What to do — Reproduce every entry below word for word.

Dataset records —
----

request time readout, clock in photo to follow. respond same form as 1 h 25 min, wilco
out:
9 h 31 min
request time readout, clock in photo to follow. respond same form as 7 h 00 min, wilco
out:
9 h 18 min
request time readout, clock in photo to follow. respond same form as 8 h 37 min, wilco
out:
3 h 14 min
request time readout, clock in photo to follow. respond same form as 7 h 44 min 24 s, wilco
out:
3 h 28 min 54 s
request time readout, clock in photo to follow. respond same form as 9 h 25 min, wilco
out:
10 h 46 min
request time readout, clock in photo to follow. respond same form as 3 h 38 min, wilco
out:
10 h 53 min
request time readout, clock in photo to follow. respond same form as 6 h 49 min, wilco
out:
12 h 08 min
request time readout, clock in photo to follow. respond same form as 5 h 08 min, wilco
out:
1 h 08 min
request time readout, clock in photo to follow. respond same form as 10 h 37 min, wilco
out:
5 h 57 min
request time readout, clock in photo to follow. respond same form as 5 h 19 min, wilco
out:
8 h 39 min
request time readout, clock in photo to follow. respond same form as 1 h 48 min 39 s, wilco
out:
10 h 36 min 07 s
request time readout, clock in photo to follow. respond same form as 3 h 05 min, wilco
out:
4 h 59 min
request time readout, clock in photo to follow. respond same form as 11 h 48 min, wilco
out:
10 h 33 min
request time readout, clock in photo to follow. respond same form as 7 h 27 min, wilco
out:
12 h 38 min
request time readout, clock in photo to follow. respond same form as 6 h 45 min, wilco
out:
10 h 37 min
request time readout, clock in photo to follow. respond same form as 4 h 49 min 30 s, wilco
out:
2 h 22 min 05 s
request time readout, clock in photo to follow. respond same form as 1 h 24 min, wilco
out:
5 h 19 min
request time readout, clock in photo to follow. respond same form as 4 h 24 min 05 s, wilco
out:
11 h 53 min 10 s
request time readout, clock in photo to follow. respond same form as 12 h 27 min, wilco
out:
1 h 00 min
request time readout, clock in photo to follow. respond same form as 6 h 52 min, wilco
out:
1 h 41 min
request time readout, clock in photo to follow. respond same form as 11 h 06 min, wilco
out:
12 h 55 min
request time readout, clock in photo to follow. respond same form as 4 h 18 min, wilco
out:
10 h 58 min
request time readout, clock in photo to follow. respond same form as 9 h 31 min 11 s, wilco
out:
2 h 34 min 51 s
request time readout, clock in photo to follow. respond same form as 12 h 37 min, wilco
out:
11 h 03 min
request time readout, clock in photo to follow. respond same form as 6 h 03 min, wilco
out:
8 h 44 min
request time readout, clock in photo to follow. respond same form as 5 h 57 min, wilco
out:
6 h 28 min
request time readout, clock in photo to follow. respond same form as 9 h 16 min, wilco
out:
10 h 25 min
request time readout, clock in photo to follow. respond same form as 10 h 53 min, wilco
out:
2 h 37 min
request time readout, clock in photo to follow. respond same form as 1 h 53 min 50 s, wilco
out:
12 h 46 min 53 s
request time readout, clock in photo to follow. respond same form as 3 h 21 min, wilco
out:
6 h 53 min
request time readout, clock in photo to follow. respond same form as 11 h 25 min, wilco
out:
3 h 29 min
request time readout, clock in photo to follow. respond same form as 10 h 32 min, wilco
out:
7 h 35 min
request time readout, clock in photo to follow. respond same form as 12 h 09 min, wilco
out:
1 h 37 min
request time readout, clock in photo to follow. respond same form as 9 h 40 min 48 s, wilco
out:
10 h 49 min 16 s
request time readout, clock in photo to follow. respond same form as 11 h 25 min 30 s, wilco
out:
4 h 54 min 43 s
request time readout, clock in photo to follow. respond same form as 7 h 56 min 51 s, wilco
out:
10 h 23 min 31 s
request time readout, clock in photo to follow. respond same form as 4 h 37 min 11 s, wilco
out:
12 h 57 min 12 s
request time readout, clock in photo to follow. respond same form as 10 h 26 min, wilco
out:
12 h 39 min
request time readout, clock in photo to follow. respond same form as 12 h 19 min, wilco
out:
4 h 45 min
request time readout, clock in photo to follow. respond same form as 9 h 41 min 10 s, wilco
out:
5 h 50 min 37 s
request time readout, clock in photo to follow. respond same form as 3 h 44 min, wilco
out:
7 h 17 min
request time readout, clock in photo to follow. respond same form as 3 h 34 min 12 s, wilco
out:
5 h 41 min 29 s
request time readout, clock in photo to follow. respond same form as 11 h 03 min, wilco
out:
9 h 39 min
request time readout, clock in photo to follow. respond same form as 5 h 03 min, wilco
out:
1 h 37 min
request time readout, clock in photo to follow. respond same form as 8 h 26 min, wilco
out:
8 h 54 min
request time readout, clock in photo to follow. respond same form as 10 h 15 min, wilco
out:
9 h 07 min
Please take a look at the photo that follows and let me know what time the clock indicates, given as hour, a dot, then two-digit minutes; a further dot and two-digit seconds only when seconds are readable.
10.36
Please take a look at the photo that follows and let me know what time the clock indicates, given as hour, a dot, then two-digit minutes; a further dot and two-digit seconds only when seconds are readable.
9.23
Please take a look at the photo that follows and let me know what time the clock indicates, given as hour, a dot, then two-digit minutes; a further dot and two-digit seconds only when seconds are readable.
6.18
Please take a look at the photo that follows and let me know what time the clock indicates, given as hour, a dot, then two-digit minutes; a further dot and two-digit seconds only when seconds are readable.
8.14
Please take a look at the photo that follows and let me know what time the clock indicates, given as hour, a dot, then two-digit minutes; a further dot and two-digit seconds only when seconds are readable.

----

Finished answer —
request time readout, clock in photo to follow. respond same form as 1 h 25 min, wilco
out:
9 h 31 min
request time readout, clock in photo to follow. respond same form as 7 h 00 min, wilco
out:
9 h 18 min
request time readout, clock in photo to follow. respond same form as 8 h 37 min, wilco
out:
3 h 14 min
request time readout, clock in photo to follow. respond same form as 7 h 44 min 24 s, wilco
out:
3 h 28 min 54 s
request time readout, clock in photo to follow. respond same form as 9 h 25 min, wilco
out:
10 h 46 min
request time readout, clock in photo to follow. respond same form as 3 h 38 min, wilco
out:
10 h 53 min
request time readout, clock in photo to follow. respond same form as 6 h 49 min, wilco
out:
12 h 08 min
request time readout, clock in photo to follow. respond same form as 5 h 08 min, wilco
out:
1 h 08 min
request time readout, clock in photo to follow. respond same form as 10 h 37 min, wilco
out:
5 h 57 min
request time readout, clock in photo to follow. respond same form as 5 h 19 min, wilco
out:
8 h 39 min
request time readout, clock in photo to follow. respond same form as 1 h 48 min 39 s, wilco
out:
10 h 36 min 07 s
request time readout, clock in photo to follow. respond same form as 3 h 05 min, wilco
out:
4 h 59 min
request time readout, clock in photo to follow. respond same form as 11 h 48 min, wilco
out:
10 h 33 min
request time readout, clock in photo to follow. respond same form as 7 h 27 min, wilco
out:
12 h 38 min
request time readout, clock in photo to follow. respond same form as 6 h 45 min, wilco
out:
10 h 37 min
request time readout, clock in photo to follow. respond same form as 4 h 49 min 30 s, wilco
out:
2 h 22 min 05 s
request time readout, clock in photo to follow. respond same form as 1 h 24 min, wilco
out:
5 h 19 min
request time readout, clock in photo to follow. respond same form as 4 h 24 min 05 s, wilco
out:
11 h 53 min 10 s
request time readout, clock in photo to follow. respond same form as 12 h 27 min, wilco
out:
1 h 00 min
request time readout, clock in photo to follow. respond same form as 6 h 52 min, wilco
out:
1 h 41 min
request time readout, clock in photo to follow. respond same form as 11 h 06 min, wilco
out:
12 h 55 min
request time readout, clock in photo to follow. respond same form as 4 h 18 min, wilco
out:
10 h 58 min
request time readout, clock in photo to follow. respond same form as 9 h 31 min 11 s, wilco
out:
2 h 34 min 51 s
request time readout, clock in photo to follow. respond same form as 12 h 37 min, wilco
out:
11 h 03 min
request time readout, clock in photo to follow. respond same form as 6 h 03 min, wilco
out:
8 h 44 min
request time readout, clock in photo to follow. respond same form as 5 h 57 min, wilco
out:
6 h 28 min
request time readout, clock in photo to follow. respond same form as 9 h 16 min, wilco
out:
10 h 25 min
request time readout, clock in photo to follow. respond same form as 10 h 53 min, wilco
out:
2 h 37 min
request time readout, clock in photo to follow. respond same form as 1 h 53 min 50 s, wilco
out:
12 h 46 min 53 s
request time readout, clock in photo to follow. respond same form as 3 h 21 min, wilco
out:
6 h 53 min
request time readout, clock in photo to follow. respond same form as 11 h 25 min, wilco
out:
3 h 29 min
request time readout, clock in photo to follow. respond same form as 10 h 32 min, wilco
out:
7 h 35 min
request time readout, clock in photo to follow. respond same form as 12 h 09 min, wilco
out:
1 h 37 min
request time readout, clock in photo to follow. respond same form as 9 h 40 min 48 s, wilco
out:
10 h 49 min 16 s
request time readout, clock in photo to follow. respond same form as 11 h 25 min 30 s, wilco
out:
4 h 54 min 43 s
request time readout, clock in photo to follow. respond same form as 7 h 56 min 51 s, wilco
out:
10 h 23 min 31 s
request time readout, clock in photo to follow. respond same form as 4 h 37 min 11 s, wilco
out:
12 h 57 min 12 s
request time readout, clock in photo to follow. respond same form as 10 h 26 min, wilco
out:
12 h 39 min
request time readout, clock in photo to follow. respond same form as 12 h 19 min, wilco
out:
4 h 45 min
request time readout, clock in photo to follow. respond same form as 9 h 41 min 10 s, wilco
out:
5 h 50 min 37 s
request time readout, clock in photo to follow. respond same form as 3 h 44 min, wilco
out:
7 h 17 min
request time readout, clock in photo to follow. respond same form as 3 h 34 min 12 s, wilco
out:
5 h 41 min 29 s
request time readout, clock in photo to follow. respond same form as 11 h 03 min, wilco
out:
9 h 39 min
request time readout, clock in photo to follow. respond same form as 5 h 03 min, wilco
out:
1 h 37 min
request time readout, clock in photo to follow. respond same form as 8 h 26 min, wilco
out:
8 h 54 min
request time readout, clock in photo to follow. respond same form as 10 h 15 min, wilco
out:
9 h 07 min
Please take a look at the photo that follows and let me know what time the clock indicates, given as hour, a dot, then two-digit minutes; a further dot and two-digit seconds only when seconds are readable.
10.36
Please take a look at the photo that follows and let me know what time the clock indicates, given as hour, a dot, then two-digit minutes; a further dot and two-digit seconds only when seconds are readable.
9.23
Please take a look at the photo that follows and let me know what time the clock indicates, given as hour, a dot, then two-digit minutes; a further dot and two-digit seconds only when seconds are readable.
6.18
Please take a look at the photo that follows and let me know what time the clock indicates, given as hour, a dot, then two-digit minutes; a further dot and two-digit seconds only when seconds are readable.
8.14
Please take a look at the photo that follows and let me know what time the clock indicates, given as hour, a dot, then two-digit minutes; a further dot and two-digit seconds only when seconds are readable.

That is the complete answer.